Platelet granule secretion continuously prevents intratumor hemorrhage

Cancer is associated with a prothrombogenic state capable of platelet activation. Platelets, on the other hand, can support angiogenesis, a process involved in the progression of tumor growth and metastasis. However, it is unclear whether platelet/tumor interactions substantially contribute to tumor physiology. We investigated whether platelets stabilize tumor vessels and studied the underlying mechanisms. We induced severe acute thrombocytopenia in mice bearing s.c. Lewis lung carcinoma or B16F10 melanoma. Intravital microscopy revealed that platelet depletion led to a rapid destabilization of tumor vessels with intratumor hemorrhage starting as soon as 30 min after induction of thrombocytopenia. Using an inhibitor of glycoprotein Ibalpha (GPIbalpha) and genetically engineered mice with platelet adhesion defects, we investigated the role of platelet adhesion receptors in stabilizing tumor vessels. We found that a single defect in either GPIbalpha, von Willebrand factor, P-selectin, or platelet integrin activation did not lead to intratumor hemorrhage. We then compared the ability of transfused resting and degranulated platelets to prevent intratumor hemorrhage. Whereas resting platelets prevented thrombocytopenia-induced tumor bleeding, circulating degranulated platelets did not. This suggests that the prevention of intratumor hemorrhage by platelets relies on the secretion of the content of platelet granules. Supporting this hypothesis, we further found that thrombocytopenia dramatically impairs the balance between propermeability and antipermeability factors in tumor-bearing animals, in particular depleting blood of angiopoietin-1 and serotonin. Our results show a crucial contribution of platelets to tumor homeostasis through continuous prevention of severe intratumor hemorrhage and consequent cell death. The study also suggests platelet function as a reasonable target for specific destabilization of tumor vessels.

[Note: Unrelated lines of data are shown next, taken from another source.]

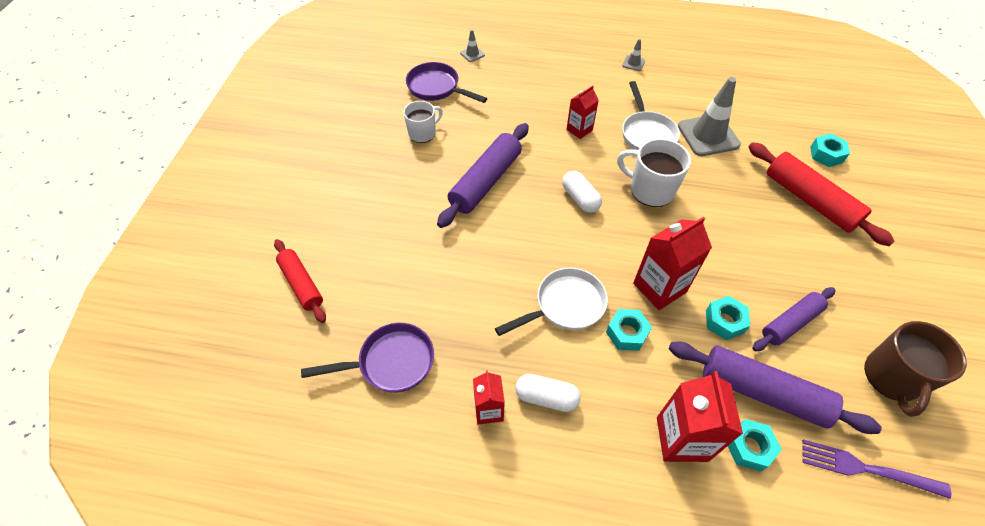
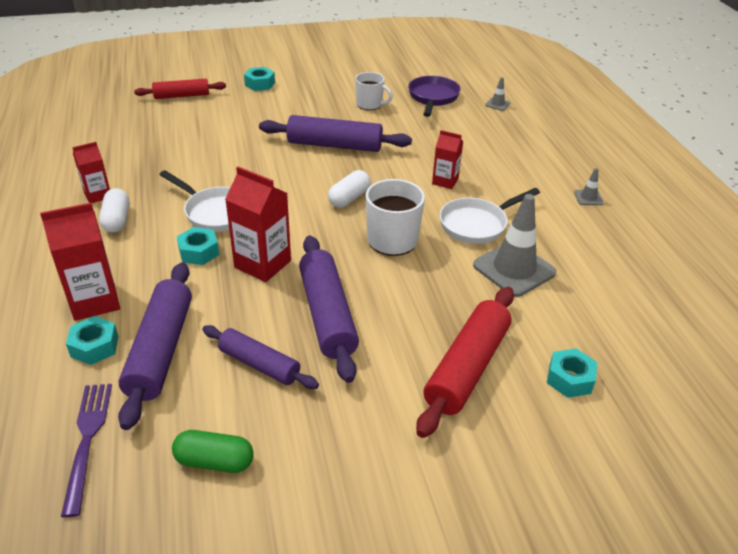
camera: 65 degrees right, 15 degrees down
(301, 284) = (181, 96): red rolling pin -> red rolling pin turned 45 degrees clockwise
(391, 362) = (127, 145): purple pan -> none
(724, 321) = (240, 313): turquoise nut -> turquoise nut (260, 84)
(738, 261) = (327, 314): none -> purple rolling pin
(892, 378) = (214, 461): brown mug -> green capsule

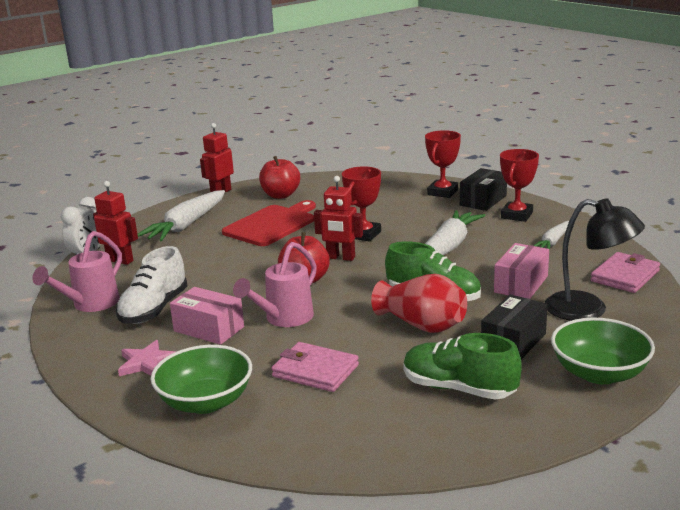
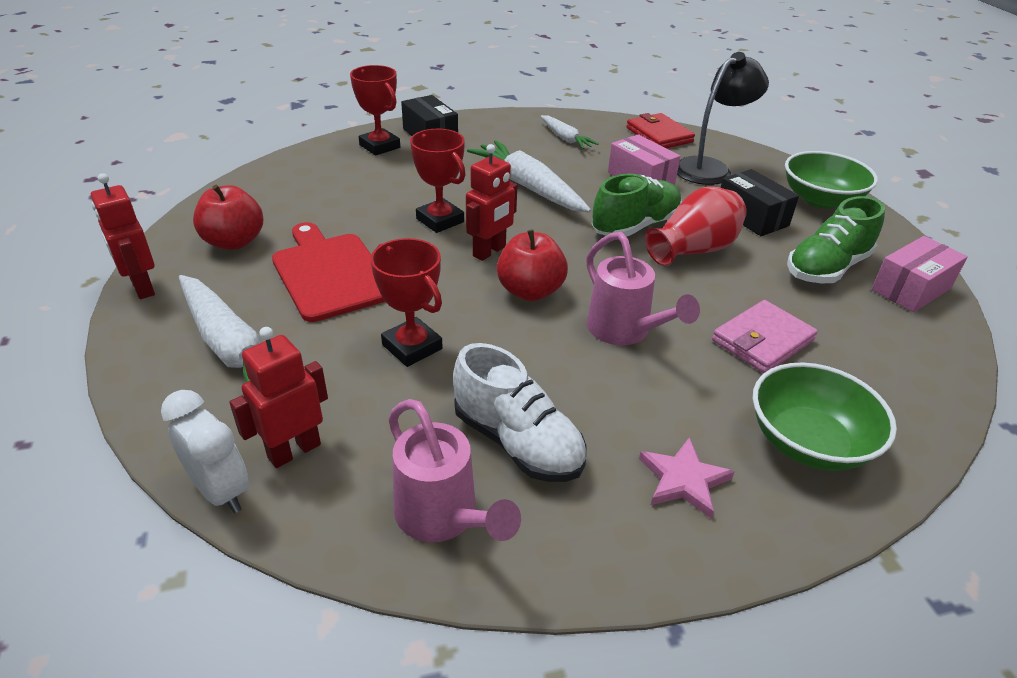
camera: 70 degrees left, 15 degrees up
(209, 329) = (615, 399): pink box -> pink box (911, 289)
(517, 215) = (487, 133): red trophy -> red trophy (412, 347)
(625, 276) = (659, 135): pink wallet -> red wallet

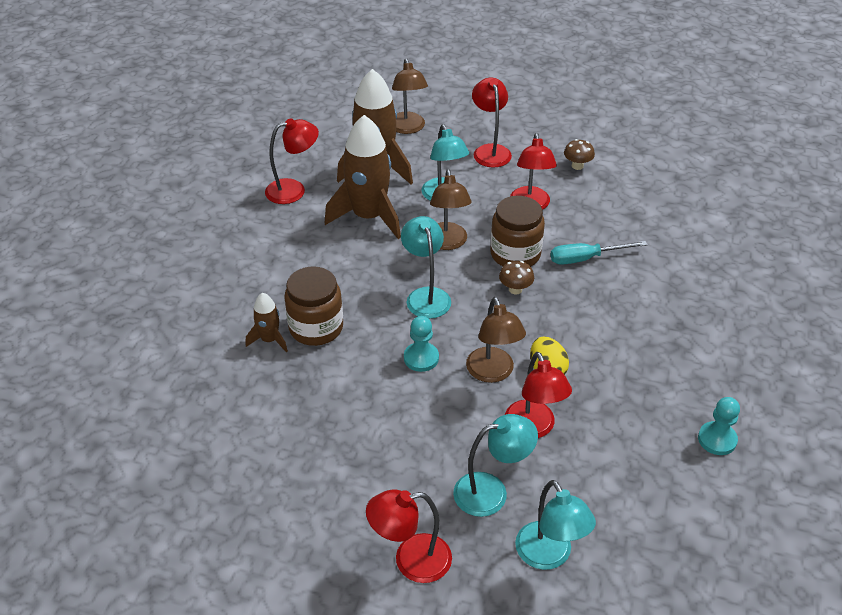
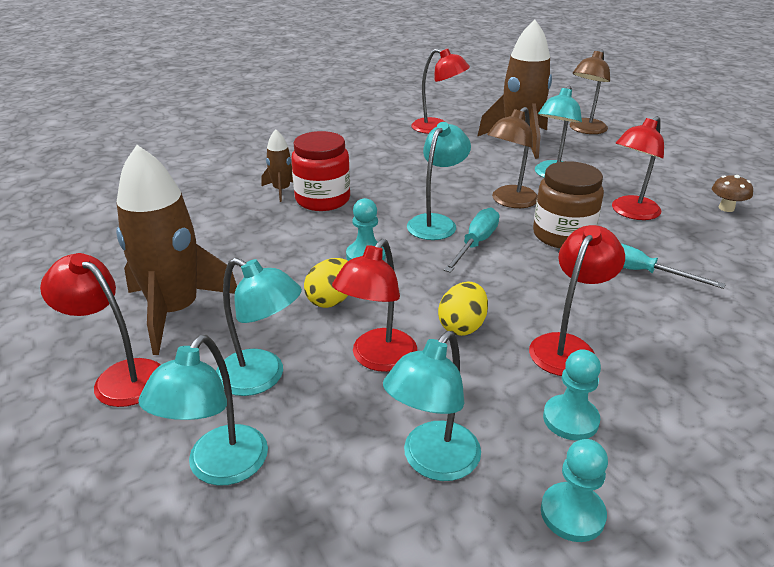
camera: 45 degrees right, 10 degrees down
(316, 328) = (322, 199): brown jar -> red jar
(368, 217) = (469, 161): brown rocket -> brown rocket (175, 311)
(450, 409) = (331, 300): none -> yellow egg
(474, 298) = (475, 244): none -> turquoise screwdriver
(490, 151) = (643, 167): red lamp -> red lamp (567, 346)
(493, 373) = (408, 298): brown lamp -> none
(515, 289) = (524, 257): brown mushroom -> none
(636, 464) = (433, 462): none -> turquoise lamp
(663, 389) = (570, 419): none -> turquoise pawn

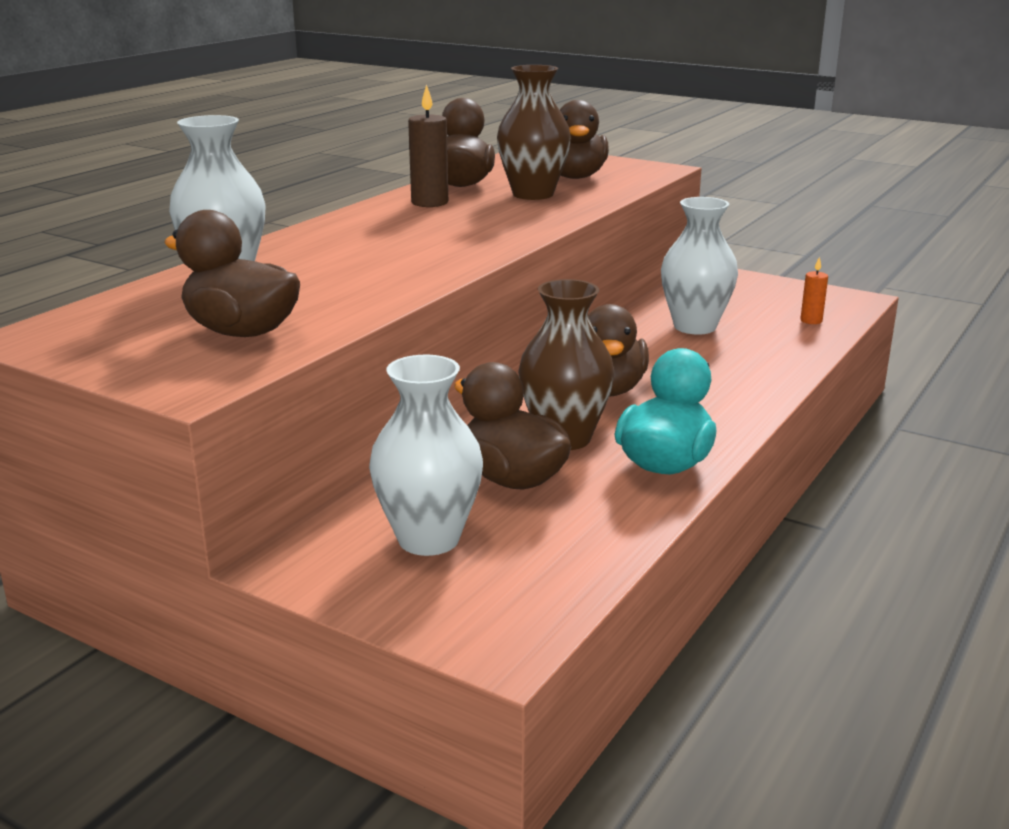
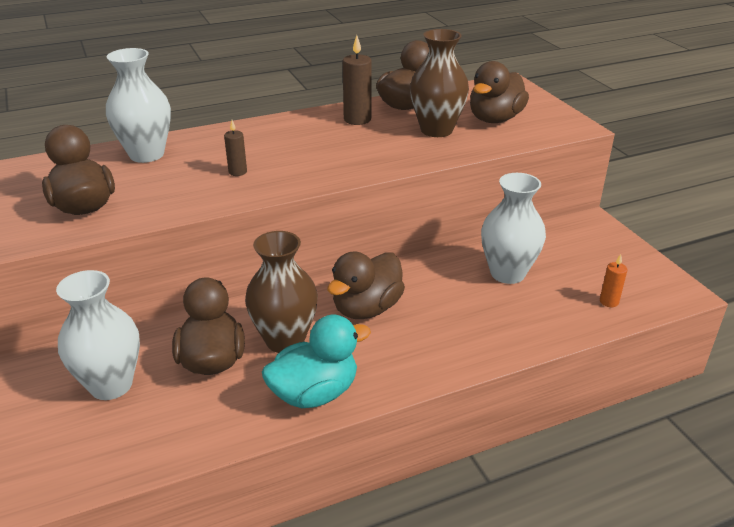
camera: 35 degrees right, 10 degrees up
(379, 265) = (237, 172): none -> brown candle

A novel role for PECAM-1 in megakaryocytokinesis and recovery of platelet counts in thrombocytopenic mice

During thrombopoiesis, maturing megakaryocytes (MKs) migrate within the complex bone marrow stromal microenvironment from the proliferative osteoblastic niche to the capillary-rich vascular niche where proplatelet formation and platelet release occurs. This physiologic process involves proliferation, differentiation, migration, and maturation of MKs before platelet production occurs. In this study, we report a role for the glycoprotein PECAM-1 in thrombopoiesis. We show that following induced thrombocytopenia, recovery of the peripheral platelet count is impaired in PECAM-1-deficient mice. Whereas MK maturation, proplatelet formation, and platelet production under in vitro conditions were unaffected, we identified a migration defect in PECAM-1-deficient MKs in response to a gradient of stromal cell-derived factor 1 (SDF1), a major chemokine regulating MK migration within the bone marrow. This defect could be explained by defective PECAM-1(-/-) MK polarization of the SDF1 receptor CXCR4 and an increase in adhesion to immobilized bone marrow matrix proteins that can be explained by an increase in integrin activation. The defect of migration and polarization was confirmed in vivo with demonstration of altered spatial localization of MKs within the bone marrow in PECAM-1-deficient mice, following immune-induced thrombocytopenia. This study identifies a novel role for PECAM-1 in regulating MK migration and thrombopoiesis.